## Task details
Give the count of lines in the records below that contain "minimo", and say nothing more.

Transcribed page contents
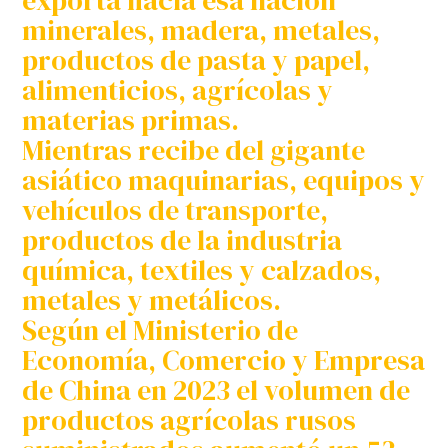
exporta hacia esa nación
minerales, madera, metales,
productos de pasta y papel,
alimenticios, agrícolas y
materias primas.
Mientras recibe del gigante
asiático maquinarias, equipos y
vehículos de transporte,
productos de la industria
química, textiles y calzados,
metales y metálicos.
Según el Ministerio de
Economía, Comercio y Empresa
de China en 2023 el volumen de
productos agrícolas rusos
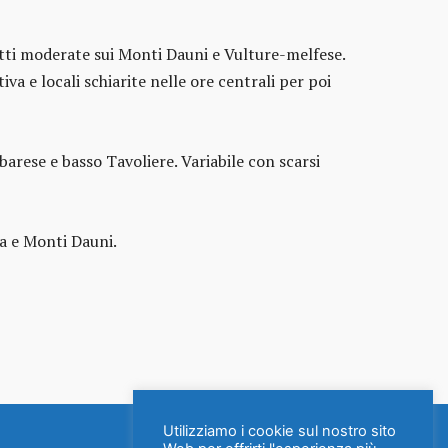
atti moderate sui Monti Dauni e Vulture-melfese.
va e locali schiarite nelle ore centrali per poi
arese e basso Tavoliere. Variabile con scarsi
na e Monti Dauni.
Utilizziamo i cookie sul nostro sito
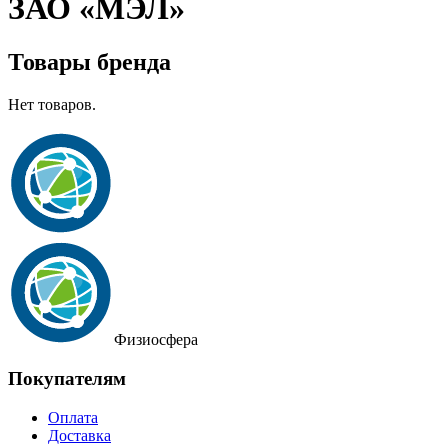
ЗАО «МЭЛ»
Товары бренда
Нет товаров.
Физиосфера
Покупателям
Оплата
Доставка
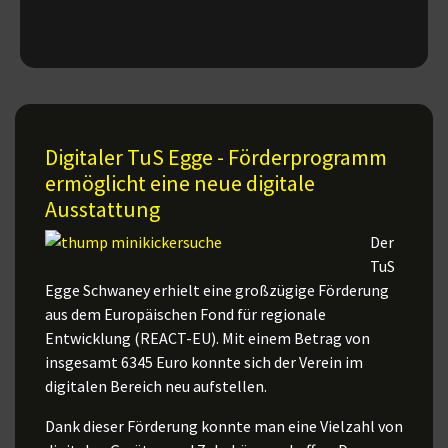
Digitaler TuS Egge - Förderprogramm
ermöglicht eine neue digitale
Ausstattung
Der
TuS
Egge Schwaney erhielt eine großzügige Förderung
aus dem Europäischen Fond für regionale
Entwicklung (REACT-EU). Mit einem Betrag von
insgesamt 6345 Euro konnte sich der Verein im
digitalen Bereich neu aufstellen.
Dank dieser Förderung konnte man eine Vielzahl von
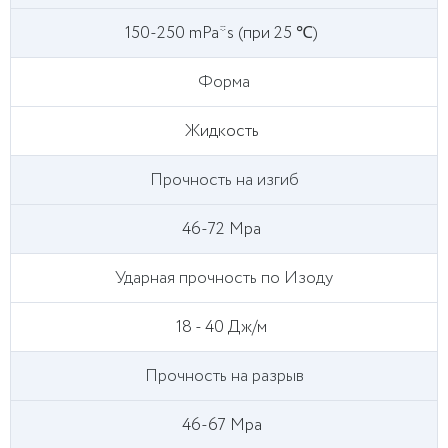
150-250 mPa*s (при 25 ℃)
Форма
Жидкость
Прочность на изгиб
46-72 Mpa
Ударная прочность по Изоду
18 - 40 Дж/м
Прочность на разрыв
46-67 Mpa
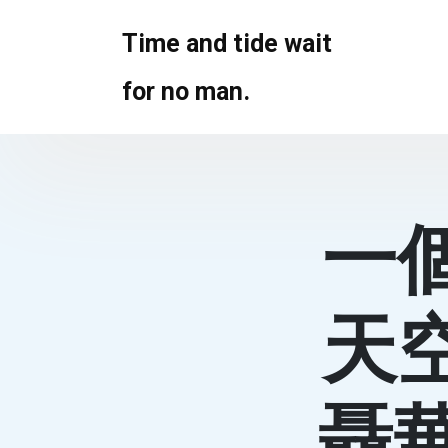
Skip
to
Time and tide wait
content
for no man.
一
天
聶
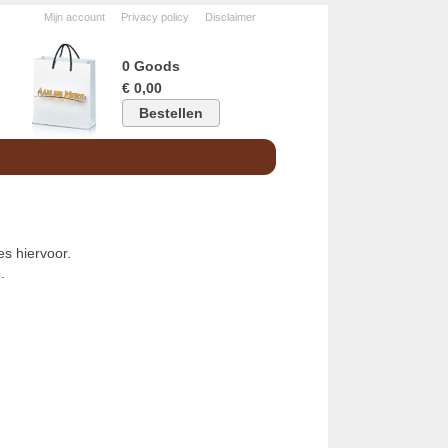
Mijn account
Privacy policy
Disclaimer
0 Goods
€ 0,00
Bestellen
s hiervoor.
.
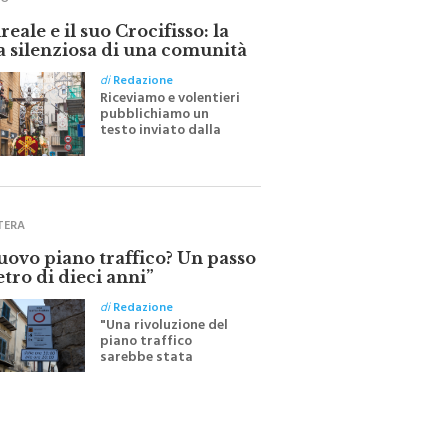
eale e il suo Crocifisso: la
a silenziosa di una comunità
di
Redazione
Riceviamo e volentieri
pubblichiamo un
testo inviato dalla
scrittrice monrealese
Mariella Sapienza
all'indomani della
Festa del Santissimo
Crocifisso
TERA
nuovo piano traffico? Un passo
etro di dieci anni”
di
Redazione
"Una rivoluzione del
piano traffico
sarebbe stata
efficace se preceduta
da una rivoluzione
culturale"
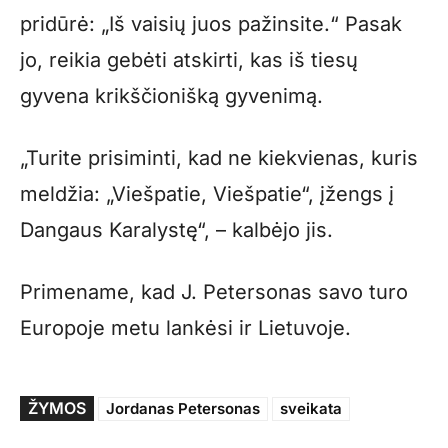
pridūrė: „Iš vaisių juos pažinsite.“ Pasak
jo, reikia gebėti atskirti, kas iš tiesų
gyvena krikščionišką gyvenimą.
„Turite prisiminti, kad ne kiekvienas, kuris
meldžia: „Viešpatie, Viešpatie“, įžengs į
Dangaus Karalystę“, – kalbėjo jis.
Primename, kad J. Petersonas savo turo
Europoje metu lankėsi ir Lietuvoje.
ŽYMOS
Jordanas Petersonas
sveikata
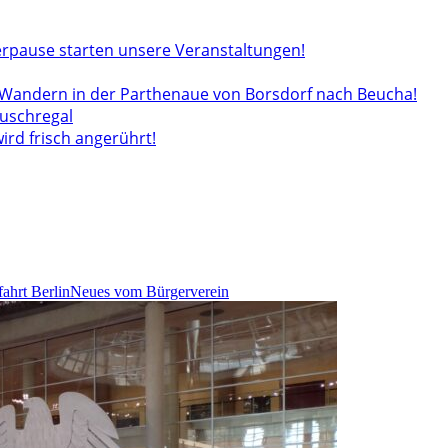
rpause starten unsere Veranstaltungen!
andern in der Parthenaue von Borsdorf nach Beucha!
auschregal
wird frisch angerührt!
fahrt Berlin
Neues vom Bürgerverein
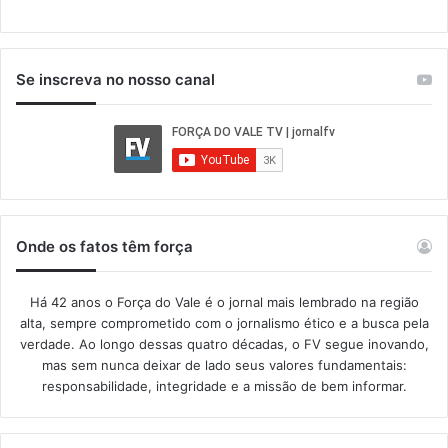
Se inscreva no nosso canal
Onde os fatos têm força
Há 42 anos o Força do Vale é o jornal mais lembrado na região
alta, sempre comprometido com o jornalismo ético e a busca pela
verdade. Ao longo dessas quatro décadas, o FV segue inovando,
mas sem nunca deixar de lado seus valores fundamentais:
responsabilidade, integridade e a missão de bem informar.​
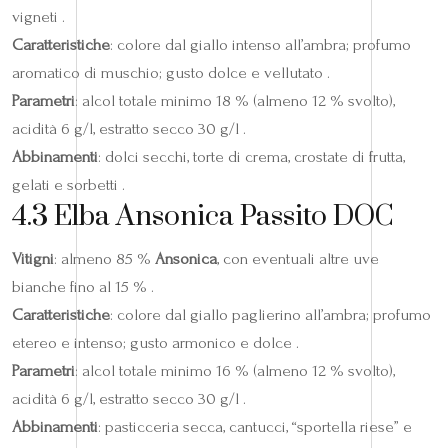
vigneti .
Caratteristiche
: colore dal giallo intenso all’ambra; profumo
aromatico di muschio; gusto dolce e vellutato .
Parametri
: alcol totale minimo 18 % (almeno 12 % svolto),
acidità 6 g/l, estratto secco 30 g/l .
Abbinamenti
: dolci secchi, torte di crema, crostate di frutta,
gelati e sorbetti .
4.3 Elba Ansonica Passito DOC
Vitigni
: almeno 85 %
Ansonica
, con eventuali altre uve
bianche fino al 15 % .
Caratteristiche
: colore dal giallo paglierino all’ambra; profumo
etereo e intenso; gusto armonico e dolce .
Parametri
: alcol totale minimo 16 % (almeno 12 % svolto),
acidità 6 g/l, estratto secco 30 g/l .
Abbinamenti
: pasticceria secca, cantucci, “sportella riese” e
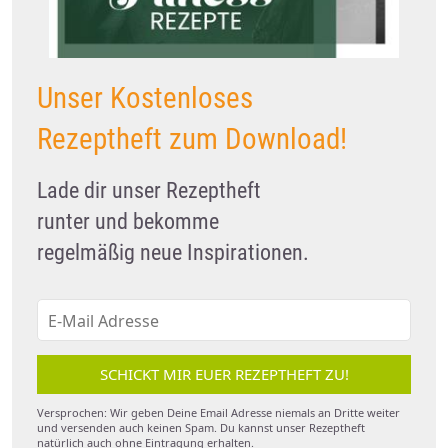
Unser Kostenloses
Rezeptheft zum Download!
Lade dir unser Rezeptheft
runter und bekomme
regelmäßig neue Inspirationen.
SCHICKT MIR EUER REZEPTHEFT ZU!
Versprochen: Wir geben Deine Email Adresse niemals an Dritte weiter
und versenden auch keinen Spam. Du kannst unser Rezeptheft
natürlich auch ohne Eintragung erhalten.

## Exercise result
2